The signs of domestic abuse
No one should try to diagnose situations of domestic abuse, but being aware of the signs is the first step in getting help or offering support to someone who may be at risk. Some of the signs of domestic abuse include the following:
- Fear of one's spouse or of ending the relationship
- Physical abuse, including grabbing, pinching, shoving or hitting
- Emotional abuse such as put-downs, embarrassment or humiliation in private or in front of others
- Social isolation, not being allowed to see or talk to relatives or friends
- Threats of violence against the victim, the victim's children or people the victim loves
- Unexplained bruises or injuries
- Increased or unexplained absences from work
- Harassing phone calls at work or at home
- Withdrawal from friends, family or fellow service members
If you think someone you know is subject to domestic abuse
If you have a friend, relative, neighbor or co-worker who may be a victim of domestic abuse, reach out and offer support. Many people are uncomfortable raising an issue they believe is none of their business, or they fear revealing suspicions will increase the risk of abuse or adversely affect a service member's career. But domestic abuse can be a matter of life and death. Here are ways that you can offer support.
- Show your concern. Let the person you’re concerned about know you are ready to listen and help. You might begin by saying, "I'm concerned for your safety. I'm here to help." Encourage the victim to seek medical attention for any injuries.
- Offer information on support resources. You can urge your relative or friend to contact the installation's Family Advocacy Program and speak with a victim advocate.
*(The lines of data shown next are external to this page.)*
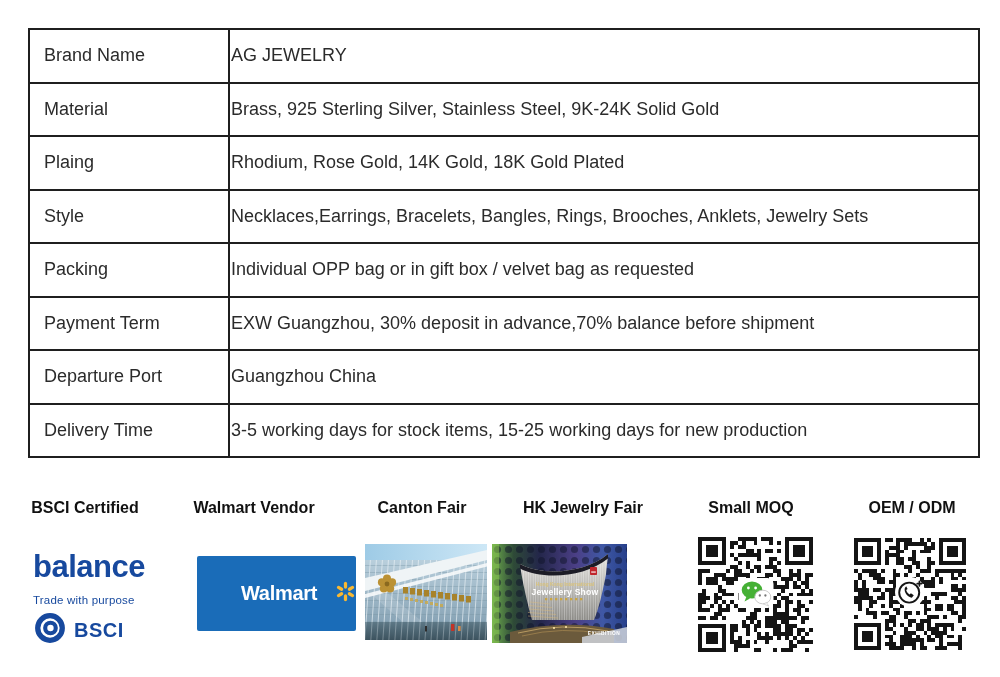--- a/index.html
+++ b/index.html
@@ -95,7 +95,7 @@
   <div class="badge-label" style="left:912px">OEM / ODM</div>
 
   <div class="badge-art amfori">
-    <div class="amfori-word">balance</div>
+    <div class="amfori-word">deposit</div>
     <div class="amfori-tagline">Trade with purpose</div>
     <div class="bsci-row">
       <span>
To locate your installation’s FAP, visit MilitaryINSTALLATIONS. Call the command chaplain or contact the National Domestic Violence Hotline at 800-799-SAFE (7233). Call Military OneSource at 800-342-9647 for information and confidential counseling. You might say, "I'm afraid for your safety. Here's a number to call."
- Make sure the victim understands the military's options for reporting domestic abuse. Victims can, except in certain circumstances, get assistance from an FAP victim advocate and receive medical care without it automatically resulting in an abuse investigation or notification to the service member's command.
- Call 911 if the victim is in immediate danger of assault or physical injury. If on a military installation, call your military law enforcement office.
- Remind the victim of the impact of domestic abuse on children. Whether or not they physically experience violence, children living in violent households suffer emotional and psychological damage. In a growing number of states, domestic abuse is considered child abuse and needs to be reported to authorities.
- Remind the person that abusers rarely stop without help, regardless of promises. An incident of domestic abuse is often followed by a "honeymoon" period. When tensions mount, the violent behavior returns.
- Be there for the person. A victim of domestic abuse may need you to make phone calls, go with him or her to the police or help with child care while working out a safety plan. Although you can't do it all, ask and do what you can to help.
- Respect the victim's decisions. You may wonder why the victim stays in an abusive relationship. Many reasons may exist, none of which is simple. It can be because of religious beliefs, worries about breaking up the family unit, hope that the abuser will change, family and social pressure, financial dependency, or fear that the abuse will increase if they attempt to leave.
- Respect and support the victim who chooses to stay. The choice to stay or leave remains with the victim, but addressing the problem can be a shared effort. Be sure the victim knows that your support remains available regardless of what decision he or she makes concerning the relationship. Often, a victim returns to the abuser several times before leaving for good. Your continued help, support and encouragement are vital.